And so endeth another week. It’s been a bit of a crap one in terms of life outside the gym, but a good one for training. I worked out 6 times in 5 days (one Pilates, two conditioning, three lifting) and I’ve felt pretty energetic. I practically skipped to conditioning on Friday.
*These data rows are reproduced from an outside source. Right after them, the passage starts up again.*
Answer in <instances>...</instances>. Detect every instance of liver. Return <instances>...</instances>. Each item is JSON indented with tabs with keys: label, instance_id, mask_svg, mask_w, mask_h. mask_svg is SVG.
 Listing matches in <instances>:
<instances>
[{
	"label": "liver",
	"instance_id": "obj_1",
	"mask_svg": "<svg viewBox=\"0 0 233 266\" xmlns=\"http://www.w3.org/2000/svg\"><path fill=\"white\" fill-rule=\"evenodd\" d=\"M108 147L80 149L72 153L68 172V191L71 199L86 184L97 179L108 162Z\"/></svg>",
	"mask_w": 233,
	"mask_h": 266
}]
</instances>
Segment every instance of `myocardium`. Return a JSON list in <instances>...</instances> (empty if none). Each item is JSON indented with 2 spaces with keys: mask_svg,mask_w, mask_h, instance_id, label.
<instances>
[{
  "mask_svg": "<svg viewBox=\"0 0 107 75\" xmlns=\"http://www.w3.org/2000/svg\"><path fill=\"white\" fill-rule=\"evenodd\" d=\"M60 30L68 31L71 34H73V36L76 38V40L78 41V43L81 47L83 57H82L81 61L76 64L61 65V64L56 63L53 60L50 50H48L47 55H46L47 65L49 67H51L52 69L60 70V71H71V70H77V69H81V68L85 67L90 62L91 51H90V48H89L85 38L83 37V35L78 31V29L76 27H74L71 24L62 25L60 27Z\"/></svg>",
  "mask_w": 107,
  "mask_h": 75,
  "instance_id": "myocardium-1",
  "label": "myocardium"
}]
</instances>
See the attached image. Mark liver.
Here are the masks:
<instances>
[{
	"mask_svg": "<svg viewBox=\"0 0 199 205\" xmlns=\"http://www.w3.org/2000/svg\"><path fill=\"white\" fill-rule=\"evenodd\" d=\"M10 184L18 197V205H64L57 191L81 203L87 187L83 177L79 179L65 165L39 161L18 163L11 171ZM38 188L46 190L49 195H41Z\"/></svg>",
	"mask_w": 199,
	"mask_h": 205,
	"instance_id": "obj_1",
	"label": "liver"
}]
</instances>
….And so, of course, I’ve been told to dial back the conditioning if I want my 100kg squat. I agree, of course (I need to keep myself fresh), but also… WAH, I’ve been really enjoying conditioning and I want to be fitter 😦
I weighed myself at the gym and was 75kg, so I’m back to OH NOES OBESITY!!1! again. I had expected to stay around 73-74, to be honest, so seeing 75 on there was a bit of a moment. Plus my tummy is hyooge right now. On the upside: I feel strong, fit, energetic and I’m sleeping like your proverbial log.
Friday – conditioning
- 4 rounds (with no rest in between) of:
– 10 sandbag snatches
– 50 skips
– 10 burpees
– 10 kettlebell cleans
– 10 wall balls
– 10 tucks on a Swiss ball
Everyone else did 5 rounds, but the instructor paired me with a new guy and we only did 4 in the same time it took everyone else to do 5. I think he realised that the new guy would be slow and I’m slow, so we were the perfect pairing 😉
Still, it was probably the hardest conditioning class I’ve done yet. I was grateful for the cheeky Macdonalds breakfast I had in the morning, as I really needed those calories! (And so many for £3.49 – thanks Macdonalds!!)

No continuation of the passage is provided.